What to work on
Filter these entries down to lines holding "format".

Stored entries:
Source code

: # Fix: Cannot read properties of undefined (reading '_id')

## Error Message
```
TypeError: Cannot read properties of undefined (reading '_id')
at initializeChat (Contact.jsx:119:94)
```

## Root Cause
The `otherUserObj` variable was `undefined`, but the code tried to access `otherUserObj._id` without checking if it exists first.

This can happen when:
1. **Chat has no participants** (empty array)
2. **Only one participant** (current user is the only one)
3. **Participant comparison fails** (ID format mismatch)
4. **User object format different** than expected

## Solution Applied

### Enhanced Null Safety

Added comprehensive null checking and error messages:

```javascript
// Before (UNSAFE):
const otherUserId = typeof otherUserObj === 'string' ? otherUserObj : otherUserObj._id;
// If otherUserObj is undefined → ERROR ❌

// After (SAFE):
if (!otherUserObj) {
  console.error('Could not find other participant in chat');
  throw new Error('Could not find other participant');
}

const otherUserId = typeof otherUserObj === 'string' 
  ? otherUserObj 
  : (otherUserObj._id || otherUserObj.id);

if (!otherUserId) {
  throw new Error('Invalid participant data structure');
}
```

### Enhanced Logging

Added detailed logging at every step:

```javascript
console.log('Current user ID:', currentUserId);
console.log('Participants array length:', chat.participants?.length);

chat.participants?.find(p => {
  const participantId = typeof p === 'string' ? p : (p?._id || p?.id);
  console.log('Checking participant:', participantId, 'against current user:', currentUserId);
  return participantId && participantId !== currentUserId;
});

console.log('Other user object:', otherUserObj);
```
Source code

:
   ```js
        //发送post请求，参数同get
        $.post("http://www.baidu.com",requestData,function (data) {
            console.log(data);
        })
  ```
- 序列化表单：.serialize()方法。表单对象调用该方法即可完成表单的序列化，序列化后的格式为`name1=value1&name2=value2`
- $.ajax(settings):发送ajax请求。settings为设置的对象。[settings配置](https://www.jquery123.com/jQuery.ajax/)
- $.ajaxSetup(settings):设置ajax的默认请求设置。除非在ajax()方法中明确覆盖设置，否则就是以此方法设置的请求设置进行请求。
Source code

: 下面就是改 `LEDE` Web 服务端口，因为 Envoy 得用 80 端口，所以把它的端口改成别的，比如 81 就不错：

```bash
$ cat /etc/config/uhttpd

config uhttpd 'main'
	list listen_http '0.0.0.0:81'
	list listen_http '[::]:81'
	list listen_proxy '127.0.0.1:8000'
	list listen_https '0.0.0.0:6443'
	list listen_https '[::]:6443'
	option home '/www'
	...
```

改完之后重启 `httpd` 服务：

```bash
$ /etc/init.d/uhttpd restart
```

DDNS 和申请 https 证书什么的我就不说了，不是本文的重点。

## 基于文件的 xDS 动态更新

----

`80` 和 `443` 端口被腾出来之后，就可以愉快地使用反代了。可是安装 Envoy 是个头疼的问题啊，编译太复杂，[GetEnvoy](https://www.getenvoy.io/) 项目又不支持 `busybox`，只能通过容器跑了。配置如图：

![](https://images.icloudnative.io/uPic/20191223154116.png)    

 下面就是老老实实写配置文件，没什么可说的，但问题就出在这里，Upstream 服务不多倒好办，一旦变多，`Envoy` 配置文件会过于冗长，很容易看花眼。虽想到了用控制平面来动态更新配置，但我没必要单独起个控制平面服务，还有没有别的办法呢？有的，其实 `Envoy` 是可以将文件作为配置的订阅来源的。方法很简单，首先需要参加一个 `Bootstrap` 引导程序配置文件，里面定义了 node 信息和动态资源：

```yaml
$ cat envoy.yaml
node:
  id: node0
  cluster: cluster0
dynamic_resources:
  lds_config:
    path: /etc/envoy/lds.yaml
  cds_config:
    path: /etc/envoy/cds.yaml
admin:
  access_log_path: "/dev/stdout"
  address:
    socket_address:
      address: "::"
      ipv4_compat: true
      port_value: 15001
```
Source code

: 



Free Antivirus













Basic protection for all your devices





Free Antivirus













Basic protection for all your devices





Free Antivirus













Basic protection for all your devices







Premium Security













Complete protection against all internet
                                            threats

Answer
3. **Participant comparison fails** (ID format mismatch)
4. **User object format different** than expected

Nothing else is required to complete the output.